Gevoegde zaken C-704/20 en C-39/21.

Court reports – general

ECLI identifier: ECLI:EU:C:2022:858

Gevoegde zaken C‑704/20 en C‑39/21

Staatssecretaris van Justitie en Veiligheid

tegen

C
en
B (C‑704/20),

en

X

tegen

Staatssecretaris van Justitie en Veiligheid (C‑39/21)

[verzoeken om een prejudiciële beslissing, ingediend door de Raad van State en de rechtbank Den Haag, zittingsplaats ’s-Hertogenbosch (Nederland)]

Arrest van het Hof (Grote kamer) van 8 november 2022

„Prejudiciële verwijzing – Ruimte van vrijheid, veiligheid en recht – Bewaring van derdelanders – Grondrecht op vrijheid – Artikel 6 van het Handvest van de grondrechten van de Europese Unie – Voorwaarden voor de rechtmatigheid van de bewaring – Richtlijn 2008/115/EG – Artikel 15 – Richtlijn 2013/33/EU – Artikel 9 – Verordening (EU) nr. 604/2013 – Artikel 28 – Toetsing van de rechtmatigheid van een inbewaringstelling en van de voortduring van een maatregel van bewaring – Ambtshalve onderzoek – Grondrecht op een doeltreffende voorziening in rechte – Artikel 47 van het Handvest van de grondrechten”

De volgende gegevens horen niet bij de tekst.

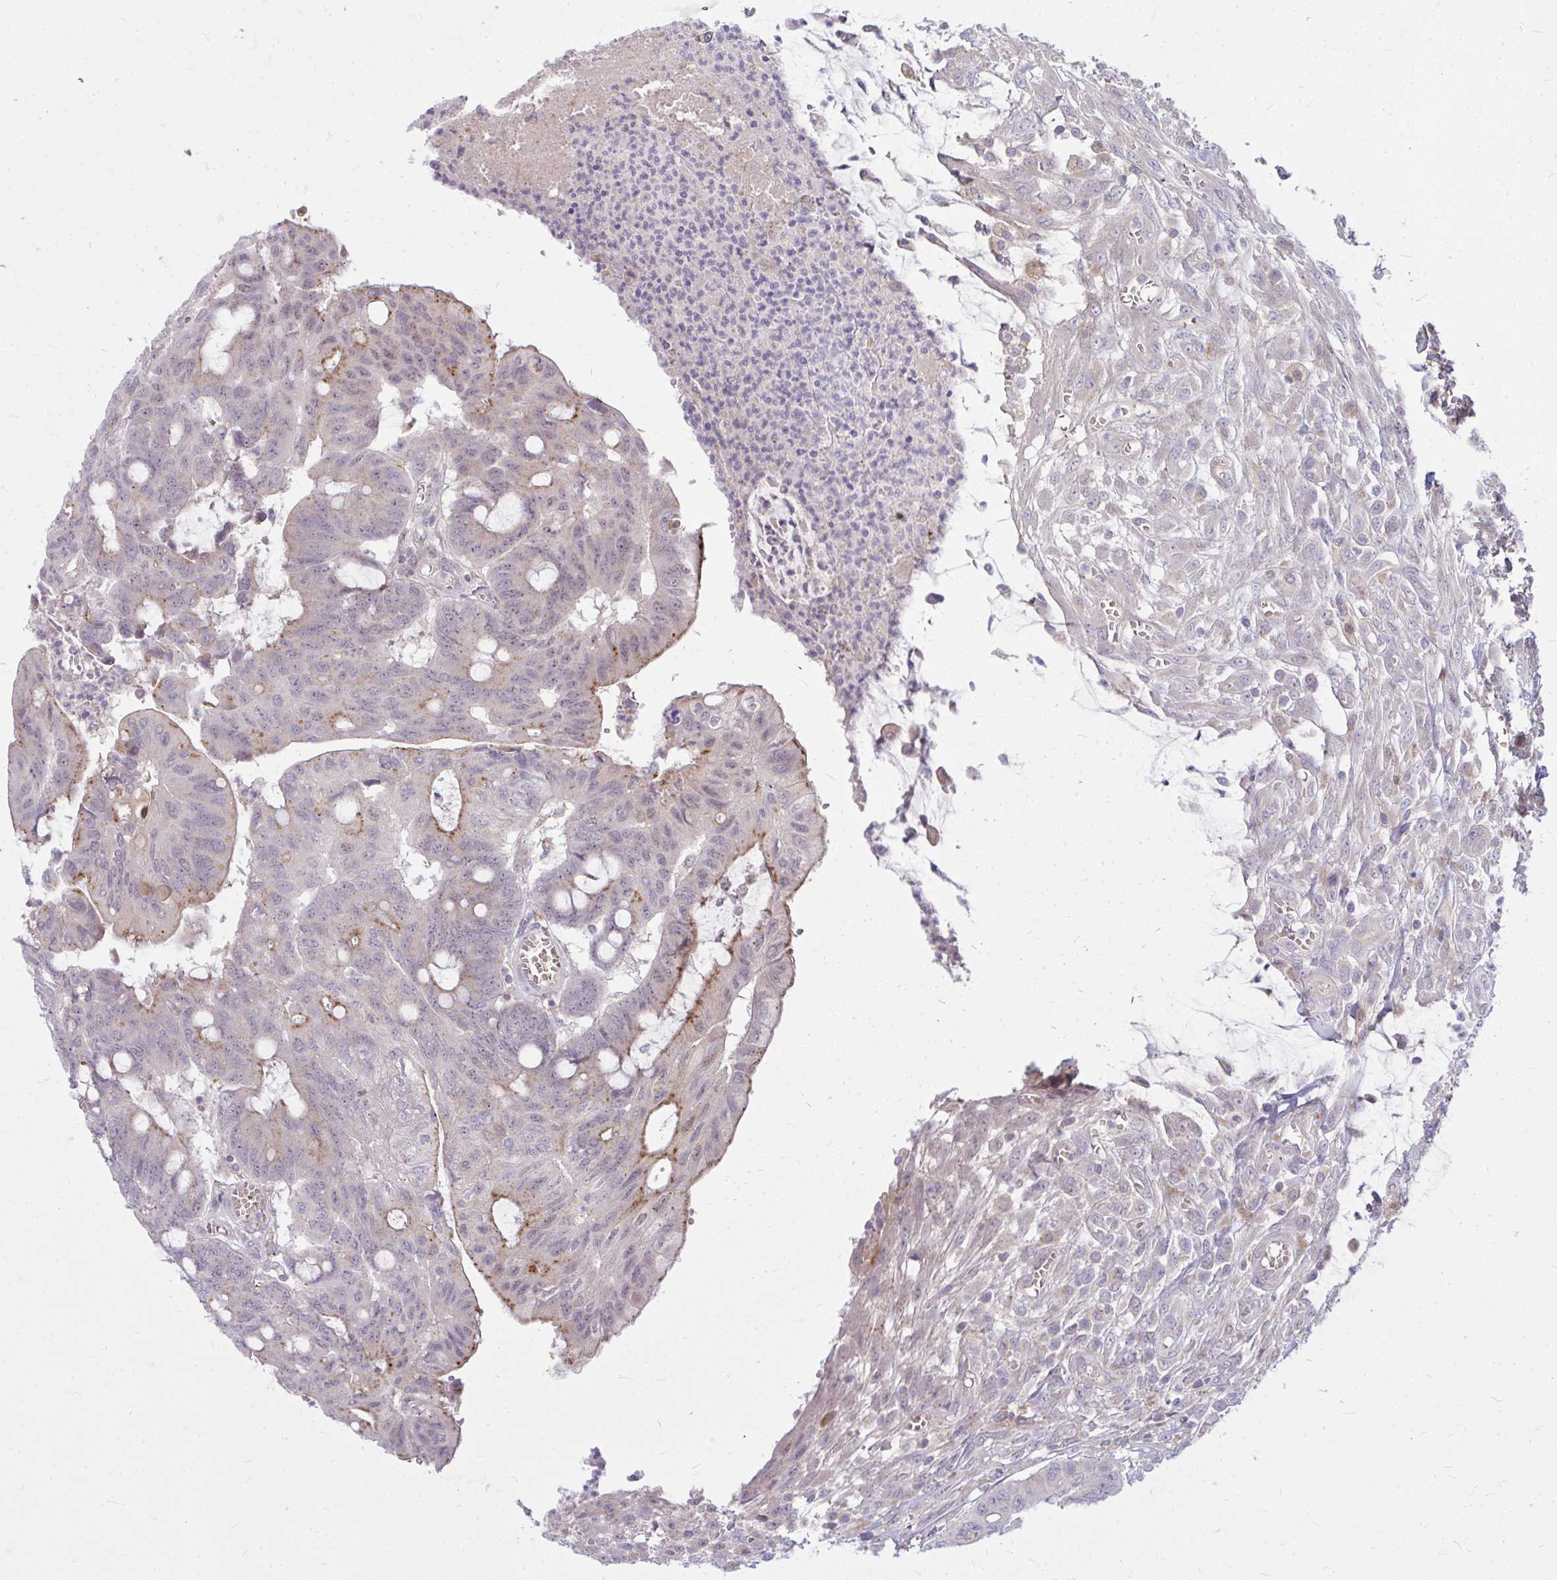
{"staining": {"intensity": "moderate", "quantity": "<25%", "location": "cytoplasmic/membranous"}, "tissue": "colorectal cancer", "cell_type": "Tumor cells", "image_type": "cancer", "snomed": [{"axis": "morphology", "description": "Adenocarcinoma, NOS"}, {"axis": "topography", "description": "Colon"}], "caption": "Protein expression analysis of adenocarcinoma (colorectal) shows moderate cytoplasmic/membranous staining in approximately <25% of tumor cells.", "gene": "ZSCAN25", "patient": {"sex": "male", "age": 65}}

  1. Prejudiciële vragen – Prejudiciële spoedprocedure – Voorwaarden – Persoon die van zijn vrijheid is beroofd – Uitkomst van het geding die een weerslag kan hebben op die vrijheidsberoving – Beëindiging van de vrijheidsbenemende maatregel – Beëindiging van de toepassing van deze procedure

    (Statuut van het Hof van Justitie, art. 23 bis; Reglement voor de procesvoering van het Hof, art. 107)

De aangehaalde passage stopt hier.